他说我是他的画布,就是一块随用随弃的烂布头!!他居然在老师面前承认了!!

啊啊啊!!

灵魂色彩如同一阵狂啸的飓风,从他的周身疯狂刮起来,形成恐怖的散射模式。

许岁辞气得咬牙跺脚,手里提的塑料袋一个劲发出刺耳嘈杂的声音,好难听,好难过,像被什么东西往心里捅刀子。

“这......这些进口狝猴桃三十五块钱一斤,五十块钱两斤!”

拼了!

许岁辞从塑料袋里掏出两颗,一股脑全丢在萧倦胸前。

咚咚两声闷响,连心脏都碎了一块。

“岁岁,你听我解释。”

“渣男!臭渣男!本书第一大渣男!原来你根本瞧不起我,把我当猴子一样耍着玩!”

许岁辞哪里肯听人说,立刻掏出两颗一运劲,全部砸在安贺连的头上。

“你砸我干什么!”

砸他的那两颗绝对没熟,生硬的像块石头。

“你是第二渣男!”

暴怒中的许岁辞来了一招天女散花,塑料袋里的狝猴桃仿佛长毛的炮弹,纷纷飞向二人。

“岁岁你冷静一点。”萧倦完全不能靠近攻击源。

许岁辞才不可能再听任何解释,他已经听得清清楚楚明明白白,萧倦对他的态度十分明确。

他只是看上他的身子,才对他亲亲抱抱摸摸。

可疯狗攻也不是好惹的。

手一指,“你俩谁都不许离开,给老子站稳了!”扭头就跑,谁都追不上他的速度。

安贺连揉抚发痛的脑壳,查看一眼手机信息,“许大公子已经进入圣罗兰精英学院。”

必须做两手准备,即使许岁辞没有成功被挑拨离间,也得叫许乘风对他充满感激。

手中的手机被一脚踢飞,脑壳的疼痛尚未缓解,手指又不幸遇难。

萧倦急红眼双手扯起他的西装领,虽然面部由口罩遮掩,却能感受到千刀万剐的紧迫感。

“究竟为什么要陷害我!”一想到岁岁的悲痛伤心绝望,萧倦简直千百倍得加诸在自己身上。
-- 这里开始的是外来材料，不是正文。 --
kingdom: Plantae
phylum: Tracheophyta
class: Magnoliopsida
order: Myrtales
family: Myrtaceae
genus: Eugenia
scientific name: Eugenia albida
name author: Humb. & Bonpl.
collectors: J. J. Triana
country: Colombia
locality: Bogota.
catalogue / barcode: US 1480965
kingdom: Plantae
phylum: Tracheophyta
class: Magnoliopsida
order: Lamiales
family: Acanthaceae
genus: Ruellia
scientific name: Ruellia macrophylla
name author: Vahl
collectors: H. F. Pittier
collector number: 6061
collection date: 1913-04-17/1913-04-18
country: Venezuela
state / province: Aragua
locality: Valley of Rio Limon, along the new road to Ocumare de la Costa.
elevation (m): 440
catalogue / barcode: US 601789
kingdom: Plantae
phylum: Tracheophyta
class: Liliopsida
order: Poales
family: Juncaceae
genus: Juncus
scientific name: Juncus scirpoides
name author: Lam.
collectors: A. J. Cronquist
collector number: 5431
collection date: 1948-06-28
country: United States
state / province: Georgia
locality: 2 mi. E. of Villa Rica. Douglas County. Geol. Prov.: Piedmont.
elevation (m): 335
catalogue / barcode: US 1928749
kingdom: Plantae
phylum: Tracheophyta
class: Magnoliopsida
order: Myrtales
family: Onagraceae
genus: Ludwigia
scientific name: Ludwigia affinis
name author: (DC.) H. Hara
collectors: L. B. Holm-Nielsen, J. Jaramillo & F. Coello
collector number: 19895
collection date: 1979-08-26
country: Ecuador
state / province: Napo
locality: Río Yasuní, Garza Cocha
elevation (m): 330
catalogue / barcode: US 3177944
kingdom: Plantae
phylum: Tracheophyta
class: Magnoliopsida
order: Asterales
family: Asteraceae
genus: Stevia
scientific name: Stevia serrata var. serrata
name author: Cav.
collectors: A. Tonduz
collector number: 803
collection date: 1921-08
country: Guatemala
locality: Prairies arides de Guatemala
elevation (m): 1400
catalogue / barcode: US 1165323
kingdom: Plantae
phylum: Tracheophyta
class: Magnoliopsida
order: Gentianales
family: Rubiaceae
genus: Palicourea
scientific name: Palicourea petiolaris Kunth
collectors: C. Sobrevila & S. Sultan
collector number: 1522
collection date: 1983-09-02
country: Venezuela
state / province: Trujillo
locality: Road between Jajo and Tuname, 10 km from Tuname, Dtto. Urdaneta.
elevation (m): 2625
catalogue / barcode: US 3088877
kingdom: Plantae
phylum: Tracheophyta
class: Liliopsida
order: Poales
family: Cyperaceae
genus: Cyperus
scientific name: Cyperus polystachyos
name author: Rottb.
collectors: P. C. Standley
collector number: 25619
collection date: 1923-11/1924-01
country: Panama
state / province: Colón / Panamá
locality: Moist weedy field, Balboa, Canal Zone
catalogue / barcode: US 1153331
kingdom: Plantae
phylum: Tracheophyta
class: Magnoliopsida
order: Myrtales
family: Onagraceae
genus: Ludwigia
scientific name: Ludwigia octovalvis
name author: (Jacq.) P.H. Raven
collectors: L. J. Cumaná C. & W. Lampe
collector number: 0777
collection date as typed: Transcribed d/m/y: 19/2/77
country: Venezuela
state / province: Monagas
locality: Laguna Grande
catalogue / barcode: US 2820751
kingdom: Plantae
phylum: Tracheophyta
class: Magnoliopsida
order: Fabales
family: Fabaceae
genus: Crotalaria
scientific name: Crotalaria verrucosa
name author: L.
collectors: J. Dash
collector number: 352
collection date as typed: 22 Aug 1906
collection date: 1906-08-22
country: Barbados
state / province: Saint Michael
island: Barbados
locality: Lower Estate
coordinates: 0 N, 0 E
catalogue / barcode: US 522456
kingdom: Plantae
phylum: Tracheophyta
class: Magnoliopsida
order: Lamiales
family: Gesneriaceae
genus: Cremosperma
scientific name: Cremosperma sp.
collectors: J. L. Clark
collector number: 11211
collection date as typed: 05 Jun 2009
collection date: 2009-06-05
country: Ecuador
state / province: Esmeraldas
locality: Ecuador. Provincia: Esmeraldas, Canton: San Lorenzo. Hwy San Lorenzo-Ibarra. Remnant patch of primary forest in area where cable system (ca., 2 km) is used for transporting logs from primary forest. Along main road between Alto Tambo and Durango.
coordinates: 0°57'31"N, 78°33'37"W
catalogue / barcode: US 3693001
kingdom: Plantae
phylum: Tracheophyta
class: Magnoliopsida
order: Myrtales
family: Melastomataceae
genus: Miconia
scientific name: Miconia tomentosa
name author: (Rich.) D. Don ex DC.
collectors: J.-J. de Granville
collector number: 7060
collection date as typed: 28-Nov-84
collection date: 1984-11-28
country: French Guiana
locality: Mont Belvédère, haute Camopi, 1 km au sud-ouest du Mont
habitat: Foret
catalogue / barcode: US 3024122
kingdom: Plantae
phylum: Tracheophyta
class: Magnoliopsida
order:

“别激动,我可是你们的老师,殴打老师是犯校规的行为。”安贺连暗中试了试萧倦的力道。

这小子怪力神胎,搬也搬不开手指的缝隙。

短促地发起了脾气,“许岁辞......咳咳,他一会儿就回来了......咳咳,你自己说得话,自己解释去!”

许岁辞确实没有走的意思,跑到学院卖水果的商铺,冲进去朝老板喊,“给我来两个金枕榴莲,要一下子能锤破头的那种,再来二百块钱的椰子。”

老板瞧他眼睛通红如血,即将暴哭出来地隐忍着什么委屈,竟可怜巴巴的,赶紧给人备上货。

许岁辞手提水果往门口走,门外竟飘起了牛毛细雨,人难过的时候最见不得的下雨,明明能忍住的瞬间泪水便滴淌下来。

我为什么会难过?

两手抓的袋子又沉且重,扯得胳膊亦开始酸胀如麻。

我也不喜欢他。

许岁辞缓缓挪着步伐,起初还雄心壮志得要给两个渣男一人塞一颗大榴莲,俨然缓慢起来踟蹰不前。

萧倦也从来没有说过喜欢我。

许岁辞站在原地,雨天的凉风吹得人无依无靠,瑟瑟发抖。